# Advanced key not working on doors



## pistonbroke (Jun 3, 2019)

I know posts from new members should be about their new pride and joy, but I'm still at the hunting stage with the money burning a hole in my pocket as we speak. I've been hunting for a TTS with all the options I want, one of them being the advanced key feature. I went to view a car today that has the feature, but it didn't work properly. The doors would neither lock or unlock the door with the key in proximity, but it functioned correctly from the boot. I've done some digging and found the A5 had an issue with advanced key where water ingress into the sensors in the handles would cause the same problem. Even one malfunctioning sensor would disable both doors from working, but the boot still functioned, exactly as this one did today.
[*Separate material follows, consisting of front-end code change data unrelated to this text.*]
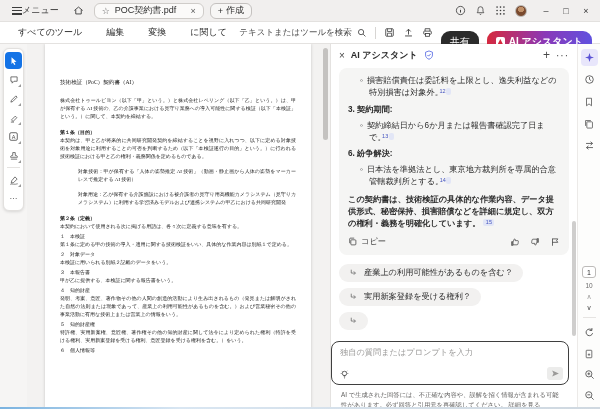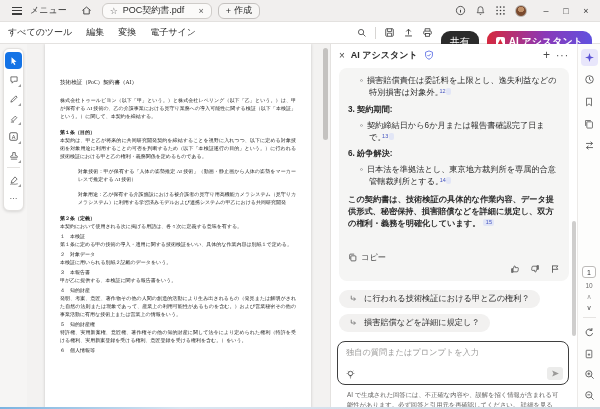--- a/index.html
+++ b/index.html
@@ -2,36 +2,36 @@
 <html><head>
 <meta charset="utf-8">
 <style>
   * { margin:0; padding:0; box-sizing:border-box; }
   html,body { width:600px; height:409px; overflow:hidden; }
   body { font-family:"Liberation Sans", sans-serif; color:#2c2c2c; background:#fff; position:relative; }
   svg { display:block; }
 
   
   .titlebar { height:22px; background:#f1efee; display:flex; align-items:center; padding:0 0 0 8px; gap:6px; border-bottom:1px solid #e3e1df; }
-  .tb-btn { display:flex; align-items:center; gap:8px; font-size:9px; color:#3b3b3b; padding:2px 4px; border-radius:3px; cursor:default; }
+  .tb-btn { display:flex; align-items:center; gap:0; font-size:9px; color:#3b3b3b; padding:2px 4px; border-radius:3px; cursor:default; }
   .hamburger { width:10px; height:8px; display:flex; flex-direction:column; justify-content:space-between; }
   .hamburger i { height:1.2px; background:#3b3b3b; display:block; }
   .tab { display:flex; align-items:center; gap:5px; background:#fbfaf9; border:1px solid #cfccc9; border-radius:6px; height:16px; padding:0 7px; font-size:9px; color:#2c2c2c; min-width:110px; }
   .tab .star { font-size:9px; color:#5f5f5f; }
   .tab .close-x { margin-left:auto; color:#5f5f5f; font-size:9px; }
   .create-btn { display:flex; align-items:center; gap:3px; border:1px solid #c4c1bf; border-radius:6px; height:16px; padding:0 7px; font-size:9px; background:#f7f6f5; }
   .tb-right { margin-left:auto; display:flex; align-items:center; gap:9px; padding-right:4px; }
   .win-ctrls { display:flex; align-items:center; }
   .win-ctrls span { width:20px; text-align:center; font-size:9px; color:#3b3b3b; }
   .avatar { width:12px; height:12px; border-radius:50%; background:radial-gradient(circle at 50% 35%, #c09068 0 35%, #7a4a2e 36% 100%); border:1px solid #b9b6b3; }
 
   
   .toolbar { height:22px; background:#fff; display:flex; align-items:center; padding:0 8px; border-bottom:1px solid #e4e2e0; }
   .tool-tabs { display:flex; align-items:center; gap:14px; font-size:9px; color:#2c2c2c; }
-  .tool-tabs span { cursor:default; }
+  .tool-tabs span { cursor:default;margin-left:10px; }
   .toolbar-right { margin-left:auto; display:flex; align-items:center; gap:8px; }
   .searchbox { display:flex; align-items:center; gap:5px; font-size:8.5px; color:#4a4a4a; }
   .tdiv { width:1px; height:12px; background:#d7d5d3; }
   .pill { border-radius:9px; height:22px; display:flex; align-items:center; gap:4px; padding:0 9px; font-size:10px;margin-top:18px; }
   .share-pill { background:#2b2b2b; color:#fff; }
   .ai-pill { background:linear-gradient(95deg,#d6293d 0%,#8a38b8 55%,#5f52e0 100%); color:#fff; font-weight:bold; }
   .ai-pill .logo { width:9px; height:9px; background:#fff; border-radius:2px; position:relative; }
   .ai-pill .logo::after { content:""; position:absolute; inset:2px; background:#d6293d; clip-path:polygon(50% 0,100% 100%,0 100%); }
 
   
@@ -67,27 +67,27 @@
   .panel-head .plus { font-size:12px; color:#4a4a4a; }
   .panel-head .dots { font-size:10px; color:#4a4a4a; letter-spacing:1px; }
   .panel-body { flex:1; padding:2px 8px 0 8px; overflow:hidden; position:relative; }
   .bubble { background:#f5f5f4; border-radius:8px; padding:7px 9px 5px 9px; font-size:8.2px; line-height:1.45; color:#2c2c2c; }
   .bubble ul { list-style:none; padding-left:12px; margin-bottom:5px; }
   .bubble ul li::before { content:"◦"; margin-right:4px; color:#2c2c2c; }
   .bubble ul li { text-indent:-9px; padding-left:9px; }
   .num-head { font-weight:bold; margin:4px 0 4px 0; }
   .summary { font-weight:bold; margin-top:6px; }
   .cite { display:inline-block; background:#e2e6f6; color:#4353c0; font-size:5.5px; line-height:7px; padding:0 2.5px; border-radius:2px; vertical-align:2px; margin-left:3px; font-weight:normal; }
-  .actions { display:flex; align-items:flex-start; margin-top:20px; padding:2px 0;flex-direction:column; }
+  .actions { display:flex; align-items:center; margin-top:4px; padding:2px 0; }
   .copy-btn { display:flex; align-items:center; gap:4px; font-size:8.2px; color:#3b3b3b; }
   .actions .rgt { margin-left:auto; display:flex; align-items:center; gap:10px; }
   .chips { margin-top:9px; display:flex; flex-direction:column; gap:6px; }
   .chip { display:flex; align-items:center; gap:6px; background:#f2f1f0; border:none; border-radius:11px; height:18px; padding:0 10px; font-size:8.2px; color:#2c2c2c; width:fit-content; font-family:inherit; }
   .panel-scroll { position:absolute; right:1px; top:155px; width:4px; height:115px; background:#cfcecd; border-radius:2px; }
-  .input-wrap { padding:4px 8px 0 6px; }
+  .input-wrap { padding:4px 8px 0 0; }
   .prompt-box { border:1.4px solid #3f3f3f; border-radius:8px; height:44px; position:relative; background:#fff; }
   .prompt-box textarea { position:absolute; inset:5px 8px 16px 8px; border:none; outline:none; resize:none; font-family:"Liberation Sans", sans-serif; font-size:8.2px; color:#2c2c2c; background:transparent; }
   .prompt-box textarea::placeholder { color:#9b9a99; }
   .bulb { position:absolute; left:7px; bottom:4px; }
   .send-btn { position:absolute; right:5px; bottom:4px; width:16px; height:13px; background:#ececeb; border-radius:3px; display:flex; align-items:center; justify-content:center; }
   .disclaimer { padding:5px 10px 0 10px; font-size:6.3px; line-height:1.5; color:#5f5e5d; }
   .disclaimer a { color:#5f5e5d; text-decoration:underline; }
 
   
   .right-rail { width:23px; background:#fdfdfc; border-left:1px solid #eceae8; display:flex; flex-direction:column; align-items:center; padding:5px 0; }
@@ -156,24 +156,25 @@
       <span>×</span>
     </div>
   </div>
 </div>
 
 <div class="toolbar">
   <div class="tool-tabs">
     <span>すべてのツール</span>
     <span>編集</span>
     <span>変換</span>
-    <span>電子サイン</span>
+    <span>に関して</span>
   </div>
   <div class="toolbar-right">
     <div class="searchbox">
+      <span>テキストまたはツールを検索</span>
       <svg width="10" height="10" viewBox="0 0 16 16">
           <circle cx="6.5" cy="6.5" r="4.2" fill="none" stroke="#3b3b3b" stroke-width="1.3"></circle>
           <path d="M9.8 9.8 L13.5 13.5" stroke="#3b3b3b" stroke-width="1.3"></path>
         </svg>
     </div>
     <div class="tdiv"></div>
     <svg width="11" height="11" viewBox="0 0 16 16">
         <rect x="2.5" y="2.5" width="11" height="11" rx="1.5" fill="none" stroke="#3b3b3b" stroke-width="1.2"></rect>
         <path d="M5 2.5 v4 h6 v-4 M5 13 v-4 h6 v4" fill="none" stroke="#3b3b3b" stroke-width="1.1"></path>
       </svg>
@@ -341,28 +342,28 @@
           </div>
         </div>
       </div>
 
       <div class="chips">
 
           <button class="chip">
             <svg width="9" height="9" viewBox="0 0 16 16">
               <path d="M4 3 v6 h7 M8.5 6 L11.5 9 L8.5 12" fill="none" stroke="#5f5f5f" stroke-width="1.3"></path>
             </svg>
-            <span>に行われる技術検証における甲と乙の権利？</span>
+            <span>産業上の利用可能性があるものを含む？</span>
           </button>
 
           <button class="chip">
             <svg width="9" height="9" viewBox="0 0 16 16">
               <path d="M4 3 v6 h7 M8.5 6 L11.5 9 L8.5 12" fill="none" stroke="#5f5f5f" stroke-width="1.3"></path>
             </svg>
-            <span>損害賠償などを詳細に規定し？</span>
+            <span>実用新案登録を受ける権利？</span>
           </button>
 
           <button class="chip">
             <svg width="9" height="9" viewBox="0 0 16 16">
               <path d="M4 3 v6 h7 M8.5 6 L11.5 9 L8.5 12" fill="none" stroke="#5f5f5f" stroke-width="1.3"></path>
             </svg>
           </button>
         </div>
 
       <div class="panel-scroll"></div>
I checked the MMI settings, but couldn't see anything regarding advanced key, only the remote locking functionality and whether one or both doors unlock when pressed on the fob. I ended up walking away from the car as I've no idea whats involved in the fix. The A5 fix is quite simple and not too expensive, but I've no idea about the TT

Can anyone shed any light on this? If it's a simple fix or I'm missing something, I'll go buy it.


----------



## kevin#34 (Jan 8, 2019)

comfort key let you open the door by just grabbing the door handle and then pulling it, while closure is by brushing the sensor on the door handle.
Are you sure you followed this procedure?


----------



## pistonbroke (Jun 3, 2019)

Yeah, definitely. As I say, it works from the tailgate.


----------



## Pugliese (Aug 4, 2010)

I would suggest going through the disable procedure and then enable. If it is still playing up you have an issue and ask the seller to get it fixed


----------



## pistonbroke (Jun 3, 2019)

I couldn't find where the disable feature was in the mmi.


----------



## Pugliese (Aug 4, 2010)

Sorry, should have explained more fully. You can disable the keyless entry by closing the door then lock the car using the fob, then within 5 seconds press the lock button again on the fob. Leave for 15 seconds and then check that the keyless does not work. To disable just unlock the car using the fob and the keyless entry should be reinstated.


----------



## pistonbroke (Jun 3, 2019)

Nice one. I'll give it a go if I go see the car again. Thanks for your help.


----------